Emmanuel and his parents, Victor and Gloria, live in Grafton. They are proud of his accomplishments. Yet it wasn’t always easy for Emmanuel. Emmanuel was born with Down Syndrome.
“My son is the protagonist in this story. He has many God given talents,” said Victor Bishop proudly about his son. Victor believes that Emmanuel doesn’t owe everything to his parents, as he has worked hard for all his accomplishments.
“I do believe that each child with Down Syndrome has at least one relative talent that they can work and succeed on,” says Emmanuel’s father. Victor adds that his son honed his skills and talents independently as he and his wife do not read music or competitively swim or play golf.
Emmanuel was an early sight-reader and when he was young his favorite flash card was a golf ball. That prompted him to begin playing at age six.
His very first presentation was at age three, when he sight-read flashcards in French. The presentation at age six in three languages was at the National Down Syndrome Society Annual Conference. At 12 the young Bishop gave a breakout session presentation and played the violin at the 10th World Down Syndrome Congress in Ireland.
For World Down Syndrome Day Bishop was invited to Turkey to perform with the Antalya Devlet Senfoni Orkestras and Bando Komutanligi Orkestras in 2012 and 2013, respectively, and gave his presentation “My Abilities” at the Karincanin Yolu Konferansi.
Emmanuel gave his speech in Spanish at the Simposio de Sindrome de Down in 2014. He gave the keynote address in French at the Congres Canadien de la Trisomei 21 in 2016. And he played with a string quartet from the Montreal Symphony Orchestra.

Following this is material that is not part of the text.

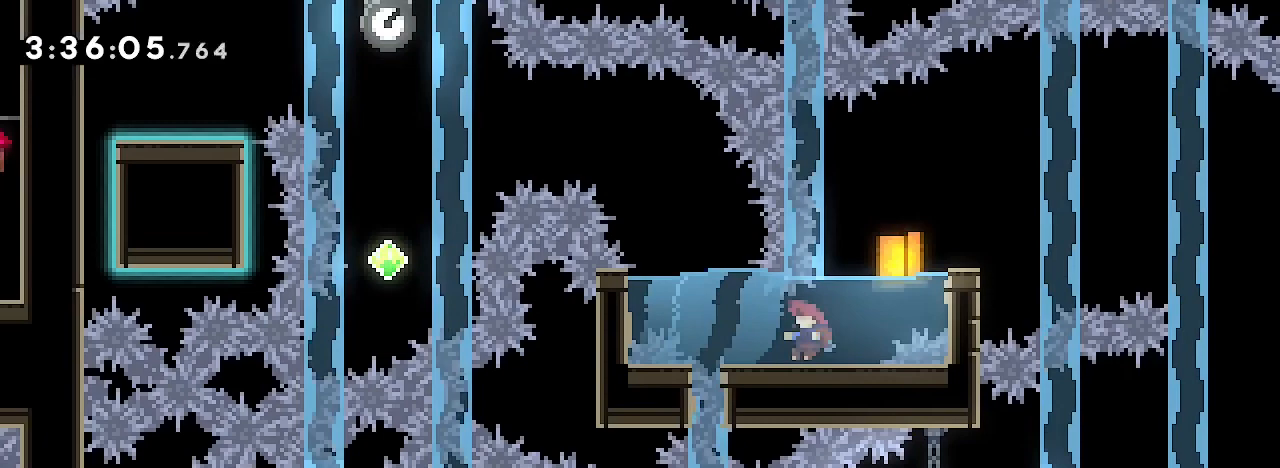
Gameplay with a controller (Xbox layout); each line is a JSON object with the inputs held at the frame after it. "events" lists button and stick changes between this image and that frame as [ms after this image, input, new state], when the widget could be followed in between. Not read: L1 L2 L3 R1 R2 R3 SELECT START.
{"buttons": [], "left_stick": "center", "right_stick": "center", "events": [[167, "left_stick", "center"], [367, "left_stick", "left"], [500, "left_stick", "center"]]}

At the 9th Festival Internacional de Mentes Brillantes in 2016, Bishop spoke in Latin on the value, dignity and full humanity of people with Down Syndrome.
Emmanuel set six World Junior Down Syndrome (DSISO) swimming records at age 13, is the current Junior DSISO 800 and 1,500 meters world record holder and has won multiple State Special Olympics gold medals in golf.
Bishop started violin at the age of six. Vera McCoy-Sulentic, Director of SIUE Suzuki Strings program, recalls having Emmanuel in the program.
“Another student with Down Syndrome of mine, Christian Bristol, and I went to perform for the Riverbend Down Syndrome Group in 1997. Mr. Bishop was there and was inspired to start Emmanuel. He started violin with Joseph Bradley” in the late 1990s, she said.
McCoy-Sulentic adds that Bishop attended private and group lessons with SIUE Suzuki for several years and “has accomplished so much and performs beautifully since being with his teacher Clare Kukielski” who also went through the program.
Despite all his obstacles, Bishop’s largest challenge was overcoming stuttering with complete blocking, which was much more debilitating than the Down Syndrome itself, said his father. Emmanuel was enlisted in the Lidcombe program and SIUE speech department and in 12 months, the issue was resolved.
Riverbender.com asked Victor Bishop what he suggests to a parent to help his child find his or her talent. He responded, “Be observant.”
He cautions to focus on the talents rather than the holes. “This platitude is important because the Early Intervention deficit model makes parents focus on weaknesses, not strengths, so they are not trained to be on the lookout for innate talents.”
When asking Emmanuel on what is most important in his self-advocacy, he simply replies, “My right to be born.”